Duke Energy Cashes in with No-Nukes Plan

By DON ROLLINS

You’re the new CEO of Duke Energy Florida, the fattest rooster in the coop when it comes to publicly traded power utilities.

And you’re on a roll. Your conglomerate’s fresh off a regulatory rout that saw government watchdogs turn lapdogs and look away as you merged with your only serious competitor in the region. Just five months on the job, you’ve inherited a textbook monopoly and the good news just keeps a-comin’.

For years now your best and brightest ex-pols and rainmakers have been hard at work, persuading lax federal and state regulators that nuclear is the new nuclear.

The pitch: Give us seed money and the all-clear to raise rates, and we’ll fix one damaged (and insured) nuke plant and build another. One year and millions of lobbying dollars ($19 million in 2011/2012) later, you run the table. The seed money is on the way and the crony contractors are ready to ink the work orders.

But this is where your plan goes awry and the new gig you inherited gets harder.

Turns out there’s a $5 billion stick in Duke’s platinum chrome wheel: The combined costs of the projects will take decades to recover, by which time the facilities will age out and natural gas will likely have supplanted nuclear as the go-to fuel source.

The decision is made to abandon the nuclear plants and a course is struck on how to recover the lost billions: Spread the pain and pocket the gain.

You oversee a series of negotiations with the state’s Public Service Commission that by a 4-1 vote result in a simple do-over that will spare Duke the consequences of its own actions. And make a tidy sum for its trouble.

The bill is split three ways:

• Insurance: $835 million

• Investors: $1 billion

• Customers: $3.2 billion

It’s a hard sell; but as your company spokesman reminds the outspoken opponents of the settlement, Duke is well within the 2006 law that allows utilities to charge in advance for major nuclear updates.

He can look the reporters in the eye. No regulations have been skirted.

And the company? Thanks to another Florida law that permits utilities to take a cut no matter the eventual outcome of a nuclear-based project, Duke gets to pocket a cool $100 million for not an additional kilowatt of service.

Not a bad first five months on the job.

But some newly monopolized Floridians are angry at you and Duke’s sweetheart settlement. The notion of cleaning up the mess they didn’t make is somehow not sitting well.

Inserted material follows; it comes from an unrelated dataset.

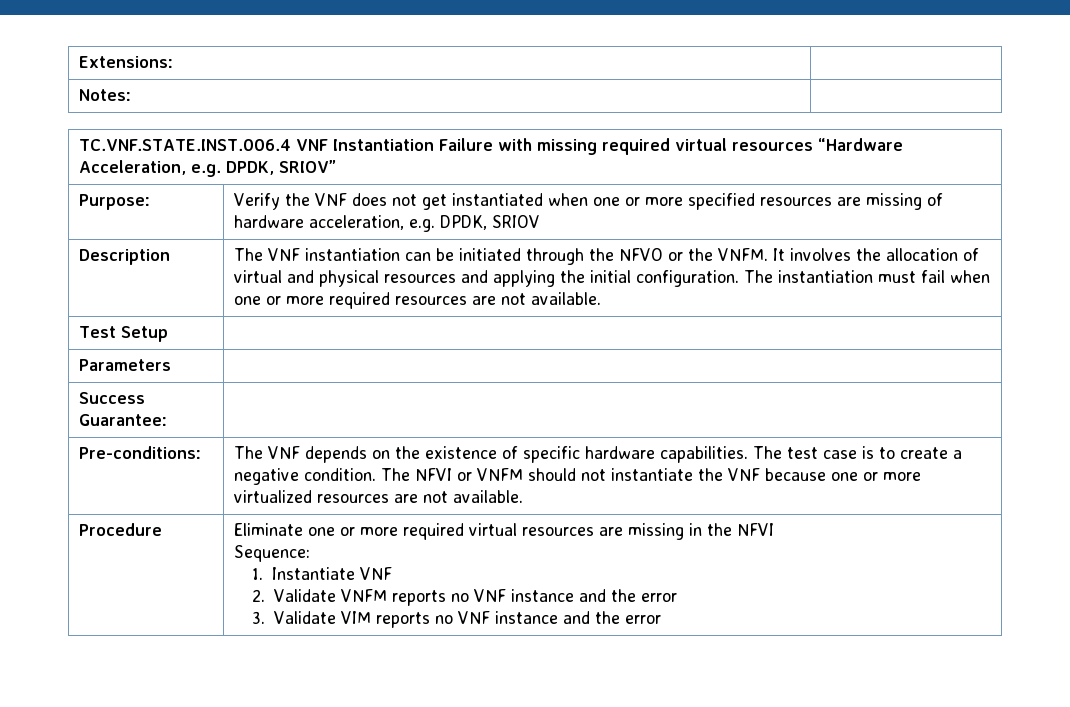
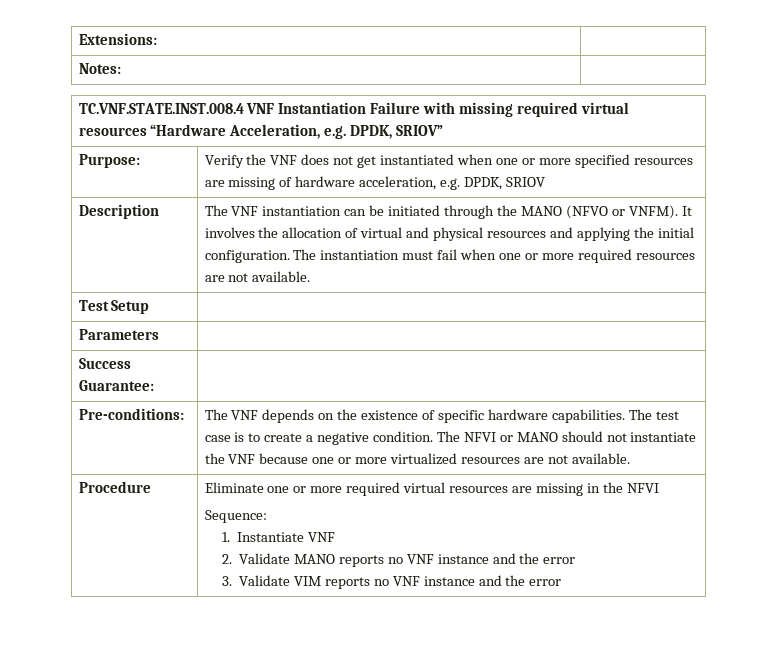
[78,139,292,151] TC.VNF.STATE.INST.006.4 -> [78,103,244,114] TC.VNF.STATE.INST.008.4
[618,248,768,261] NFVO or the VNFM. -> [520,205,678,219] MANO (NFVO or VNFM).
[476,468,523,481] VNFM -> [516,432,558,442] MANO
[341,589,388,602] VNFM -> [294,554,336,564] MANO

News is out that based on the company’s own calculations, your 1.7 million customers will foot the roughly $1,900 per person hike incurred by the company’s missteps – a reality of the final deal despite promises that rates will see an initial dip.

And while your shareholders likewise registered shock at the temporary nosedive following the settlement announcement (they’ve taken a hit of $1.42 per share) at least they’re making it up as Duke/Progress stocks continue to trade at $70 and pay dividends despite all the negative press.

But you’re more concerned about how the rate hikes are being received among proud Rubio conservatives and returning Republican snowbirds – the folks who elect the folks who keep the bar low when it comes to most things corporate.

Seems even they get a hitch in their Bermuda shorts when business is given so much latitude in so public a fashion.

Add to that the online scuttles and letters to the editor of major newspapers from the normally hands-off crowd that has taken notice of the complicit silence in Tallahassee.

They wonder what’s happened to their state that your energy behemoth – the largest power company in the nation – has been allowed to camp out on their doorstep for near-free, promising to keep rates low as it sticks them with the bill for its screw ups.

Right now the sample size is too small and primaries too far away to say if the members of the Public Service Commission and state’s most influential politicians will get blowback for their cooperation with you.

But as a Tampa Bay Times contributor observed, this much is clear: Florida has never paid so much just to get nothing.